* **Pixel coordinate listings**:
[Start of Attachment]
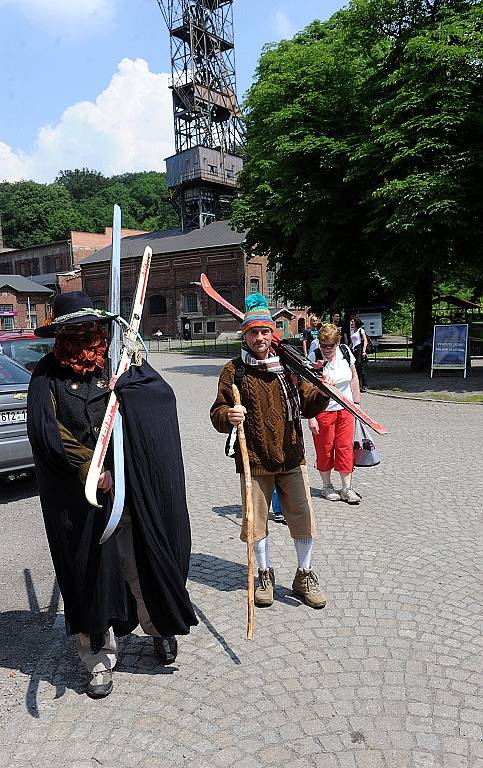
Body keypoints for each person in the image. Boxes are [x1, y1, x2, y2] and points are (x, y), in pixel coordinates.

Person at [27, 291, 197, 699]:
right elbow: (47, 432)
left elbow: (160, 399)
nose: (84, 337)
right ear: (61, 334)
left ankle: (158, 629)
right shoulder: (46, 376)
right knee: (88, 574)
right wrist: (89, 468)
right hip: (75, 496)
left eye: (90, 329)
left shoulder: (119, 365)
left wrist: (130, 390)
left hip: (126, 486)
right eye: (74, 330)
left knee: (139, 560)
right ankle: (98, 658)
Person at [210, 293, 329, 610]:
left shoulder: (290, 367)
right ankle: (264, 574)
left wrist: (323, 391)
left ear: (272, 333)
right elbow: (217, 412)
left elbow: (309, 405)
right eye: (253, 332)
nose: (259, 337)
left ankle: (304, 574)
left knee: (302, 519)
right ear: (245, 336)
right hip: (254, 460)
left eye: (264, 331)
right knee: (256, 522)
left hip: (291, 456)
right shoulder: (234, 371)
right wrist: (228, 416)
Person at [307, 323, 362, 505]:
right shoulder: (314, 356)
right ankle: (327, 486)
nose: (327, 349)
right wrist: (311, 417)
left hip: (345, 409)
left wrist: (356, 404)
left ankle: (346, 488)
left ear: (338, 342)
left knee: (345, 447)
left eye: (330, 345)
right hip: (322, 411)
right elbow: (307, 389)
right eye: (323, 345)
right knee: (325, 449)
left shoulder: (345, 352)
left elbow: (354, 377)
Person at [350, 316, 368, 391]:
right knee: (355, 367)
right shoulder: (352, 331)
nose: (351, 323)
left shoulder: (361, 330)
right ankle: (358, 385)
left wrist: (364, 351)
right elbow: (352, 342)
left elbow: (365, 340)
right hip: (354, 350)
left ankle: (364, 385)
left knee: (360, 367)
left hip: (359, 349)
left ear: (356, 322)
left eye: (353, 321)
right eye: (351, 322)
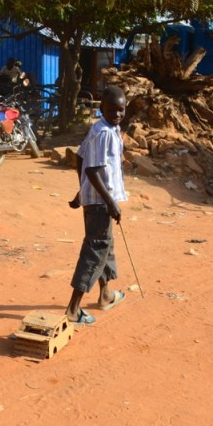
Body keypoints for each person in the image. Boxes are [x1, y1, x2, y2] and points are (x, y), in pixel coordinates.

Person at [64, 85, 128, 326]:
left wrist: (82, 191)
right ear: (102, 108)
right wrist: (111, 202)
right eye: (112, 110)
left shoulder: (103, 128)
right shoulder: (104, 133)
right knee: (95, 250)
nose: (117, 114)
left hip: (94, 200)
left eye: (121, 110)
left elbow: (80, 157)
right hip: (101, 202)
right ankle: (73, 308)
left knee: (104, 246)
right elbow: (92, 168)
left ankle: (105, 294)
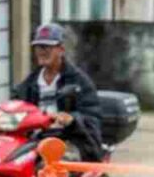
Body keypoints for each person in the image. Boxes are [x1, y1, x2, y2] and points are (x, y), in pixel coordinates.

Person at [13, 23, 103, 162]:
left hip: (69, 141)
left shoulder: (79, 82)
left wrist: (72, 119)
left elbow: (92, 117)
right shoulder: (28, 84)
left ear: (61, 49)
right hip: (35, 141)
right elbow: (15, 106)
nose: (42, 51)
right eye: (38, 47)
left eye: (47, 47)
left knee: (54, 166)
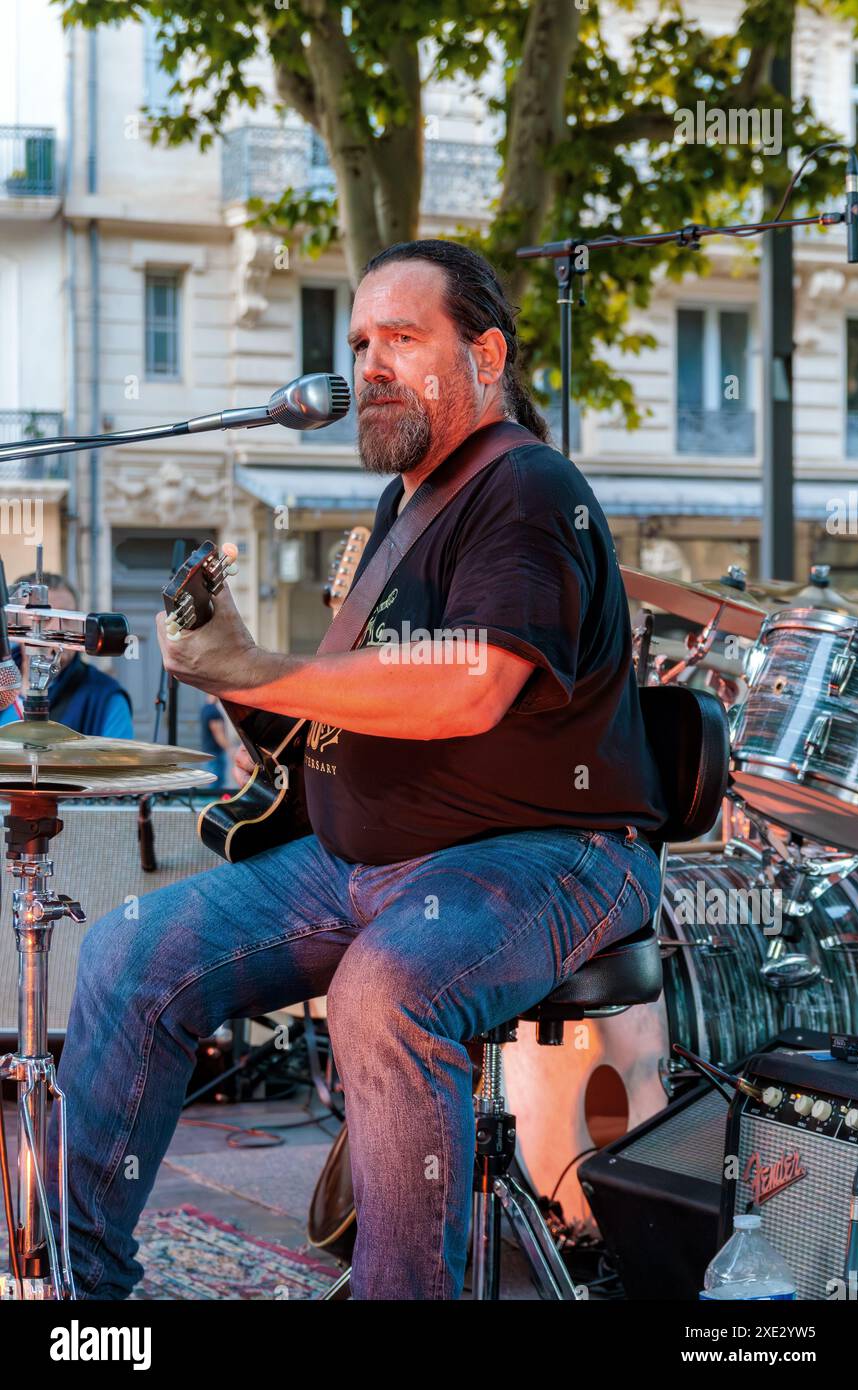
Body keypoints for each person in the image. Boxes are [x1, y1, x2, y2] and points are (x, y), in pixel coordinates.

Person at [49, 239, 666, 1300]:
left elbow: (467, 688)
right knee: (127, 949)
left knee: (386, 988)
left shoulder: (521, 487)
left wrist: (258, 663)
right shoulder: (400, 510)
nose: (368, 363)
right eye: (357, 341)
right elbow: (323, 721)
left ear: (485, 355)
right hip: (358, 863)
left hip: (548, 854)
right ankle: (76, 1290)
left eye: (402, 338)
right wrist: (230, 674)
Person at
[End of Attachment]
* **Exercise brief**: Line by line and exactly, reproduce the span from the line with "right eye: (351, 322)" through the end of the data above, both ends included, with pictures left out.

* **Solved problem**:
right eye: (351, 322)
Body keypoints for each person in the image. Boxes are [x1, y1, x2, y2] and points are (x, y), in pixel coordinates.

Person at [64, 85, 128, 326]:
left wrist: (82, 191)
right ear: (102, 108)
right wrist: (111, 202)
right eye: (112, 110)
left shoulder: (103, 128)
right shoulder: (104, 133)
right knee: (95, 250)
nose: (117, 114)
left hip: (94, 200)
left eye: (121, 110)
left elbow: (80, 157)
right hip: (101, 202)
right ankle: (73, 308)
left knee: (104, 246)
right elbow: (92, 168)
left ankle: (105, 294)
Body keypoints for each person in the image. Boxes are [x1, y1, x2, y2] and points are (x, y), in pixel coordinates.

Person at [13, 23, 103, 162]:
left hip: (69, 141)
left shoulder: (79, 82)
left wrist: (72, 119)
left elbow: (92, 117)
right shoulder: (28, 84)
left ear: (61, 49)
right hip: (35, 141)
right elbow: (15, 106)
nose: (42, 51)
right eye: (38, 47)
left eye: (47, 47)
left knee: (54, 166)
Body keypoints for each person in the image. Boxes are [x1, y1, x2, y2] and points are (x, y), in pixel coordinates.

Person at [49, 239, 666, 1300]:
left elbow: (467, 688)
right knee: (127, 949)
left knee: (386, 988)
left shoulder: (521, 487)
left wrist: (258, 663)
right shoulder: (400, 510)
nose: (368, 363)
right eye: (357, 341)
right elbow: (323, 721)
left ear: (485, 355)
right hip: (358, 863)
left hip: (548, 854)
right ankle: (76, 1290)
left eye: (402, 338)
right wrist: (230, 674)
Person at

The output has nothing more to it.